Source records:
^^^^^^^^

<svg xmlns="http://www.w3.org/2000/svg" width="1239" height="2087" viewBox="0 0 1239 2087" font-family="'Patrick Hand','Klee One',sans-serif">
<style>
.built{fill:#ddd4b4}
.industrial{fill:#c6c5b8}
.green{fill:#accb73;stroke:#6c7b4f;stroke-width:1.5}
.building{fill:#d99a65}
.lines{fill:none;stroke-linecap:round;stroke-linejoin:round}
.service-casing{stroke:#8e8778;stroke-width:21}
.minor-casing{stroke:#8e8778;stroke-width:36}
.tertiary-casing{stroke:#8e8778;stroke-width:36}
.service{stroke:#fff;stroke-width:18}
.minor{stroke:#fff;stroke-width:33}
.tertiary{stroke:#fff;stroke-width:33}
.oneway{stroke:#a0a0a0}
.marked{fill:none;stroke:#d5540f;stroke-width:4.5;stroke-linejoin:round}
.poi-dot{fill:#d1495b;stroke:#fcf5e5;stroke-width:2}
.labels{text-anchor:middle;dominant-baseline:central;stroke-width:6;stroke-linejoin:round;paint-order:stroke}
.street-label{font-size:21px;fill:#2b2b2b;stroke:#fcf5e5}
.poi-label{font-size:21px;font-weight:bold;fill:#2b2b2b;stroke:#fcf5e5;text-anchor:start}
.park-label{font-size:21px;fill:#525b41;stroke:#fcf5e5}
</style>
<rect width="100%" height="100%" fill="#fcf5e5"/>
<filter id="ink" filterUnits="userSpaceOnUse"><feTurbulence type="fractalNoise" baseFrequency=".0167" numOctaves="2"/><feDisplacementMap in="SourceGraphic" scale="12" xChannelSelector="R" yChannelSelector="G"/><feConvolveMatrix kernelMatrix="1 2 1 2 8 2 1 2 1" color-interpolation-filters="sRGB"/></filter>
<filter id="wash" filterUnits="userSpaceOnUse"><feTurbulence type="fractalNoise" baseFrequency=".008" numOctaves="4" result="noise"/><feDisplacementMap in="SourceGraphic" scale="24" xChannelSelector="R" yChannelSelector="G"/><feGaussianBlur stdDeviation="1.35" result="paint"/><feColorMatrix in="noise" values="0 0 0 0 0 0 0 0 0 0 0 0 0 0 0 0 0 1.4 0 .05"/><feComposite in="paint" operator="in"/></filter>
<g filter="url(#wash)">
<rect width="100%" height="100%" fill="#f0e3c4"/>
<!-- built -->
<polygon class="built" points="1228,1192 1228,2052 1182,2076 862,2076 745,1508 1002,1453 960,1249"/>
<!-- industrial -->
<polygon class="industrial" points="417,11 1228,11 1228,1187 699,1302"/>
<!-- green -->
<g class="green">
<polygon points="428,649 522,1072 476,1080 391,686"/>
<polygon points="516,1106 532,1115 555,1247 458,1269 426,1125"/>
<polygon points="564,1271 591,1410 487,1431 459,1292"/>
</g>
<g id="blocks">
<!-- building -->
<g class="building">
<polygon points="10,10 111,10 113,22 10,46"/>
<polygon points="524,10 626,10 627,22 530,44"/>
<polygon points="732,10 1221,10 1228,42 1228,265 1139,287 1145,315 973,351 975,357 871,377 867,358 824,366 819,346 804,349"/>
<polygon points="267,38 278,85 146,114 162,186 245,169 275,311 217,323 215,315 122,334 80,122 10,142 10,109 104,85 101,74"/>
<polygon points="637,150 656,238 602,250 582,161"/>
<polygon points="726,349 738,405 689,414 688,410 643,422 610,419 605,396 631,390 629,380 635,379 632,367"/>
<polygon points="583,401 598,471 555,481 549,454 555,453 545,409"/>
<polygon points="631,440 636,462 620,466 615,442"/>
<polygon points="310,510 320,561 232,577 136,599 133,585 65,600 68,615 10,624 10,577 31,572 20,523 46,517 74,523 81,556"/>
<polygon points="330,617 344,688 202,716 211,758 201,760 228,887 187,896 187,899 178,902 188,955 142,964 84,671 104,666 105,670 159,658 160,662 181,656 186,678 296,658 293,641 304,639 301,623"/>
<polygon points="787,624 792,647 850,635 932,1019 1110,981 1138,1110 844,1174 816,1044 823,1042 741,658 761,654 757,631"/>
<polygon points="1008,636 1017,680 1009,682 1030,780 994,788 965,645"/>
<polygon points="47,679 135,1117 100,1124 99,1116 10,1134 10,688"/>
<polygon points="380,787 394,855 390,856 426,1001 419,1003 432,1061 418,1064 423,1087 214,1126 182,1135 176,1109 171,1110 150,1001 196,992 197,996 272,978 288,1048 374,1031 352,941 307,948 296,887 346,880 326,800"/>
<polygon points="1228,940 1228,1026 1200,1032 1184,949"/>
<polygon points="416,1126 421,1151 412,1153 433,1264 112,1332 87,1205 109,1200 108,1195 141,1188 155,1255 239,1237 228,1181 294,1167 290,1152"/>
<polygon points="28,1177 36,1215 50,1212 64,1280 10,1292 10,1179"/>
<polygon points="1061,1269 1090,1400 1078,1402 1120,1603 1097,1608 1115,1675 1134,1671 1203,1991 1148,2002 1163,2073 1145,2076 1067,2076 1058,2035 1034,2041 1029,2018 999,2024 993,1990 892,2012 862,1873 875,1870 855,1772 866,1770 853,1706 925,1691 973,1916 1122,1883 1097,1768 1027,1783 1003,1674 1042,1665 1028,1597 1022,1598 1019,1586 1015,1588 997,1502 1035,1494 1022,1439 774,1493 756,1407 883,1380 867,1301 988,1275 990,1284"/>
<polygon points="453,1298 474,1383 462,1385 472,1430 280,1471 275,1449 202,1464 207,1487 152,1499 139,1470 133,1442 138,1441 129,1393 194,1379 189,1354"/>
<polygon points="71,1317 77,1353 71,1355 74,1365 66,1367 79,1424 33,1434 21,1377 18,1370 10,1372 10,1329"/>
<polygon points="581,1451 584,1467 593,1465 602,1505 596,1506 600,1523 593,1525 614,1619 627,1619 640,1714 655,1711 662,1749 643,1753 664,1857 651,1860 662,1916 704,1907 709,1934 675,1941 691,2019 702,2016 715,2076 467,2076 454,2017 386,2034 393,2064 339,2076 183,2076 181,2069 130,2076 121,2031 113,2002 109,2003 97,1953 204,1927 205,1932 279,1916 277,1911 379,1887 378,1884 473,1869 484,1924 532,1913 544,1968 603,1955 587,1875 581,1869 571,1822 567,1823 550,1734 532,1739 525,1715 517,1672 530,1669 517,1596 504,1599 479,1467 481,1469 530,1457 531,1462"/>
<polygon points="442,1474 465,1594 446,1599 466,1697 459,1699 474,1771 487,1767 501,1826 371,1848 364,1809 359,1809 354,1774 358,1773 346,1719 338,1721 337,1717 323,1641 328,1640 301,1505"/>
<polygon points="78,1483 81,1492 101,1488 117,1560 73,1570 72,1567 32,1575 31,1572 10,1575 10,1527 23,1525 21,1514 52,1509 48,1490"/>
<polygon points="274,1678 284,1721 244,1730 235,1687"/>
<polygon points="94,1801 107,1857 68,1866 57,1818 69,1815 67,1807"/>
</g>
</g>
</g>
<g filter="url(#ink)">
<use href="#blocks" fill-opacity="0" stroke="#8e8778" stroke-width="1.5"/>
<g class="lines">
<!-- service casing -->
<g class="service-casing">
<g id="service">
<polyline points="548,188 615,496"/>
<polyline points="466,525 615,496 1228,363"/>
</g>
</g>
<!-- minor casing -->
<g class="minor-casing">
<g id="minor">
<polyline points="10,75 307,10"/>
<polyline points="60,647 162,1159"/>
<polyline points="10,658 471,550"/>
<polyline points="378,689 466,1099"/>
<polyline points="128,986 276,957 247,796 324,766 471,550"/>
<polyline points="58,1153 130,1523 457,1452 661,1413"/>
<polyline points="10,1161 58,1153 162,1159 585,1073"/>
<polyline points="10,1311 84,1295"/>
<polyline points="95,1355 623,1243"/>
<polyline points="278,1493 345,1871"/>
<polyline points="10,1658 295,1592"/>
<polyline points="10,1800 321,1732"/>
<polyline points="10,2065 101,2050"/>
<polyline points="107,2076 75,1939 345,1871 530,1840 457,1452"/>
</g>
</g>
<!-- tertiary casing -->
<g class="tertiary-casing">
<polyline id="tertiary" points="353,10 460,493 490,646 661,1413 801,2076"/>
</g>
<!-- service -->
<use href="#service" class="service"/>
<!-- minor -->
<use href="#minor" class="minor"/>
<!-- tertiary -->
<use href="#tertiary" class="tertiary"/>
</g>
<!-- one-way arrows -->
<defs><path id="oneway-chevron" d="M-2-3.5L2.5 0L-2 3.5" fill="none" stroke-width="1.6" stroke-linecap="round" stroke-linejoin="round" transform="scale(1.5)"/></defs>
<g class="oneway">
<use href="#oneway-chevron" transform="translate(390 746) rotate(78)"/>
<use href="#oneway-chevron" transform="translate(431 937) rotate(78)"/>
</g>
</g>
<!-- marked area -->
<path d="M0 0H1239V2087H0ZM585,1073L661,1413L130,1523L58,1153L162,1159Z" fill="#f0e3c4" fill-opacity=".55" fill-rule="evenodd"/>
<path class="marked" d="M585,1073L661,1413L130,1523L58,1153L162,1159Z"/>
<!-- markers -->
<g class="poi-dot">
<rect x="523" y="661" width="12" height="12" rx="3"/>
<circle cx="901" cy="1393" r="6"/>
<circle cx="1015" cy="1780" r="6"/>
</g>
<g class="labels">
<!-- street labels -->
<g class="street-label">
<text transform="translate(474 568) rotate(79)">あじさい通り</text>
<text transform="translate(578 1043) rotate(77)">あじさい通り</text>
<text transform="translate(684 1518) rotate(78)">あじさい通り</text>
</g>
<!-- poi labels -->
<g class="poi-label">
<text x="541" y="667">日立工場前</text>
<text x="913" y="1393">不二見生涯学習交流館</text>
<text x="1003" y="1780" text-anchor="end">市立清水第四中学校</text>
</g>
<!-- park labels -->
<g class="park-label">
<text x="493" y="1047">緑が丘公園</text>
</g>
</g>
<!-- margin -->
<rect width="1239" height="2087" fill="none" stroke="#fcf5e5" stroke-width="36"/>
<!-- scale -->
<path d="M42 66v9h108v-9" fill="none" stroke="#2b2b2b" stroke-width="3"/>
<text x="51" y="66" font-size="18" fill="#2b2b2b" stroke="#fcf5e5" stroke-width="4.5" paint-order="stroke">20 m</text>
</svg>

^^^^^^^^

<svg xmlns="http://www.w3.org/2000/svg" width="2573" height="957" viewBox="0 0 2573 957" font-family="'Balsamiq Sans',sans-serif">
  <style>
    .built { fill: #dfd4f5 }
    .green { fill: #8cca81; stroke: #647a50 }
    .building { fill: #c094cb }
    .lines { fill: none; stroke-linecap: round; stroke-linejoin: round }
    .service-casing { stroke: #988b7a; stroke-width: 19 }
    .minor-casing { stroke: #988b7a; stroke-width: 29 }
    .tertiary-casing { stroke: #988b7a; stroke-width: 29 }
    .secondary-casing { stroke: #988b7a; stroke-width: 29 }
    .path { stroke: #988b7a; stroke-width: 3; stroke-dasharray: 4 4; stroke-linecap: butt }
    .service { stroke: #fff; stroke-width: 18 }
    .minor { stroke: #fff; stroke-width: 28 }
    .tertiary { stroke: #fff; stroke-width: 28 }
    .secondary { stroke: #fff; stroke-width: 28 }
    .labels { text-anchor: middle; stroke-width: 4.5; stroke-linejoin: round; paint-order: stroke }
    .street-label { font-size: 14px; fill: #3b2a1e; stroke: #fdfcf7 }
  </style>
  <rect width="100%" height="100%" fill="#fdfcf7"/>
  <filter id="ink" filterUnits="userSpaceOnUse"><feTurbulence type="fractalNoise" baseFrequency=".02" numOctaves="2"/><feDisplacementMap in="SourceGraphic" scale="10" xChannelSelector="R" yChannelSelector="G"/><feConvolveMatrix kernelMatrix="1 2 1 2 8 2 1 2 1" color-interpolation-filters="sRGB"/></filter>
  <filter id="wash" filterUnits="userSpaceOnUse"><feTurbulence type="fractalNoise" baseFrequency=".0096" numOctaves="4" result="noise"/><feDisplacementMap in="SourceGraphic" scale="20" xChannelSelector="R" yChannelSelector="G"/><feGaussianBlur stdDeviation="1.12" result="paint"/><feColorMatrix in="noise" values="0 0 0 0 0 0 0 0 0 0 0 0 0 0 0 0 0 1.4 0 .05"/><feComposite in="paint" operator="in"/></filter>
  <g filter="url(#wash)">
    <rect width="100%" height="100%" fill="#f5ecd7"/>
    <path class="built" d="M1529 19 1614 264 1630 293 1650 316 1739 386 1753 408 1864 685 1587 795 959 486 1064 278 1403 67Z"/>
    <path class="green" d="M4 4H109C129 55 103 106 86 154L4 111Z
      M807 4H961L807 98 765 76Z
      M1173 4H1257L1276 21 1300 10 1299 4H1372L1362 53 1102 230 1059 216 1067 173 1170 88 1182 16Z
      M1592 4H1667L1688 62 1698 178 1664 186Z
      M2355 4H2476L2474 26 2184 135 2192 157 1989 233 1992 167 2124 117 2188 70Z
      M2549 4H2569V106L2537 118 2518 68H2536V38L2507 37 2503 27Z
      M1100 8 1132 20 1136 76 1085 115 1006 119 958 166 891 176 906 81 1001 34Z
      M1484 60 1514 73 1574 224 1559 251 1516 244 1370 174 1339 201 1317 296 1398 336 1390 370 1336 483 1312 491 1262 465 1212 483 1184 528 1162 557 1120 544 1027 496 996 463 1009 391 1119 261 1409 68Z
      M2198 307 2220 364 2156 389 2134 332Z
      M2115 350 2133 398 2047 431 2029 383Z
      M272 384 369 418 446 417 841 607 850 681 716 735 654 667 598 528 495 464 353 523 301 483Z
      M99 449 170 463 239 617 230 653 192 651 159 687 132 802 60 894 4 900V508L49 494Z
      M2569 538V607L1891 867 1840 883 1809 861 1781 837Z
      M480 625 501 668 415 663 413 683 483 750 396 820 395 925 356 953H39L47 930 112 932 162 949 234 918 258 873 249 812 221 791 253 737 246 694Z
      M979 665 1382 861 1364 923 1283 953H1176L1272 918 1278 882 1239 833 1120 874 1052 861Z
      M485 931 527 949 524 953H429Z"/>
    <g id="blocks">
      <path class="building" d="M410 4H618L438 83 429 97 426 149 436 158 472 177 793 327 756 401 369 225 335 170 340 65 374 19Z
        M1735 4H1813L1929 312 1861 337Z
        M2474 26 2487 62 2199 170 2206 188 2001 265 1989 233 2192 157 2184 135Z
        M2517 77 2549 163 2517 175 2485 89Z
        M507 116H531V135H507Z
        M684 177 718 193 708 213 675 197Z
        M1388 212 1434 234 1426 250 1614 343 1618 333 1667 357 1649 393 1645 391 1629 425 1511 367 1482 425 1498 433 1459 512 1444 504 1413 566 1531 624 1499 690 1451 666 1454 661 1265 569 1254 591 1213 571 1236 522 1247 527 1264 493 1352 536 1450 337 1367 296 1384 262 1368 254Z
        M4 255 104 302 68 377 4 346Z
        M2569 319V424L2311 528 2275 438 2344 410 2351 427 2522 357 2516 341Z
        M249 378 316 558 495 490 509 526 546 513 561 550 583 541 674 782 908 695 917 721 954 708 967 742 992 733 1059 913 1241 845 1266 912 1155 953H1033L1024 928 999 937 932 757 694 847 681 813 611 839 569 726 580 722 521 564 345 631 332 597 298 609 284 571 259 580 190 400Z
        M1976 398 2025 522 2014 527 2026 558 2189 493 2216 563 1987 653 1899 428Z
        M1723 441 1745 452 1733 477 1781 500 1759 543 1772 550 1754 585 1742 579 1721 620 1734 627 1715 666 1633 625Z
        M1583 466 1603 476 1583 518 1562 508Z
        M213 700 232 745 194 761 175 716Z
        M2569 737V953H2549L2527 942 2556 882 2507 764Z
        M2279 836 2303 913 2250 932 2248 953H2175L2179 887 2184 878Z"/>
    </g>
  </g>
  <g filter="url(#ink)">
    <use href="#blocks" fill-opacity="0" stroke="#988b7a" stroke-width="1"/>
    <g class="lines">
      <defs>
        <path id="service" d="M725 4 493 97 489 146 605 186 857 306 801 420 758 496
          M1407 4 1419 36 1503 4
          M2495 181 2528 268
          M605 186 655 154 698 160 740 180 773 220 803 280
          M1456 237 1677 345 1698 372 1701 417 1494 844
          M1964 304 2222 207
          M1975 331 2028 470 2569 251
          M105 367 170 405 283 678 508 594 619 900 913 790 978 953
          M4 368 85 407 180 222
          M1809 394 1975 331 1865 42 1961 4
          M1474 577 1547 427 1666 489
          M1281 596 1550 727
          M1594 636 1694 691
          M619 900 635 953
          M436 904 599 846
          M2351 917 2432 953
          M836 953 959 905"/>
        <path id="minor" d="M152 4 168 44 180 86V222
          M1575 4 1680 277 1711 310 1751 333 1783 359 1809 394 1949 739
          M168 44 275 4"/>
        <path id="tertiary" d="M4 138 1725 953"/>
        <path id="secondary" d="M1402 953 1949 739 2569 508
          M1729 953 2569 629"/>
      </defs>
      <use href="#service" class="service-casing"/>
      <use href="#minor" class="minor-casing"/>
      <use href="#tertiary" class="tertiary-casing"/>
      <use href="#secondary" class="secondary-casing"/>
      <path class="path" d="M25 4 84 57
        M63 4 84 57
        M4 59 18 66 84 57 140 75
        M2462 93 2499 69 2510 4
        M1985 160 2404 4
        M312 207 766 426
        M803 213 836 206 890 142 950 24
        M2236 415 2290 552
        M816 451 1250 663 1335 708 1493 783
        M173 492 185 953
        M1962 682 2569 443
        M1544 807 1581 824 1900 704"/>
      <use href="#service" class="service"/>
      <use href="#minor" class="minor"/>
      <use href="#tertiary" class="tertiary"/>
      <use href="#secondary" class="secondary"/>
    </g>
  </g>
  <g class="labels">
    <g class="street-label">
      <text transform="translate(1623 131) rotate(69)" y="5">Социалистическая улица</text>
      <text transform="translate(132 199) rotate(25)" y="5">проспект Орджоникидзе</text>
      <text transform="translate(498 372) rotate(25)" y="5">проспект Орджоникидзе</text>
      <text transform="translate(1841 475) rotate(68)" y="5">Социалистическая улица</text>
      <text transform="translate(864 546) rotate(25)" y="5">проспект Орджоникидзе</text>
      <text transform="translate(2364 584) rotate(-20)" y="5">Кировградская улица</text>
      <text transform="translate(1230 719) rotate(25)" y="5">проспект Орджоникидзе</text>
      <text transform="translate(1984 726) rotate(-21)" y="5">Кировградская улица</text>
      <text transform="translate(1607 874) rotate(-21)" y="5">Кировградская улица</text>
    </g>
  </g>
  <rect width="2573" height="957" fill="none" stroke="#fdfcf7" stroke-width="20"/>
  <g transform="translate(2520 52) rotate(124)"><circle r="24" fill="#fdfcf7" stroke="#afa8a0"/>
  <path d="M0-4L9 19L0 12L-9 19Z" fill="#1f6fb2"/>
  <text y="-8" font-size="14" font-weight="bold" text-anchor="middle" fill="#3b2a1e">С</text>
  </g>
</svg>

^^^^^^^^

→ WHAT THIS TASK INVOLVES
What you give back should be exactly the lines of the data above from the line with "M1729 953 2569" through the line with "M1962 682 2569 443", both of those included, and nothing more.

→ RESPONSE
          M1729 953 2569 629"/>
      </defs>
      <use href="#service" class="service-casing"/>
      <use href="#minor" class="minor-casing"/>
      <use href="#tertiary" class="tertiary-casing"/>
      <use href="#secondary" class="secondary-casing"/>
      <path class="path" d="M25 4 84 57
        M63 4 84 57
        M4 59 18 66 84 57 140 75
        M2462 93 2499 69 2510 4
        M1985 160 2404 4
        M312 207 766 426
        M803 213 836 206 890 142 950 24
        M2236 415 2290 552
        M816 451 1250 663 1335 708 1493 783
        M173 492 185 953
        M1962 682 2569 443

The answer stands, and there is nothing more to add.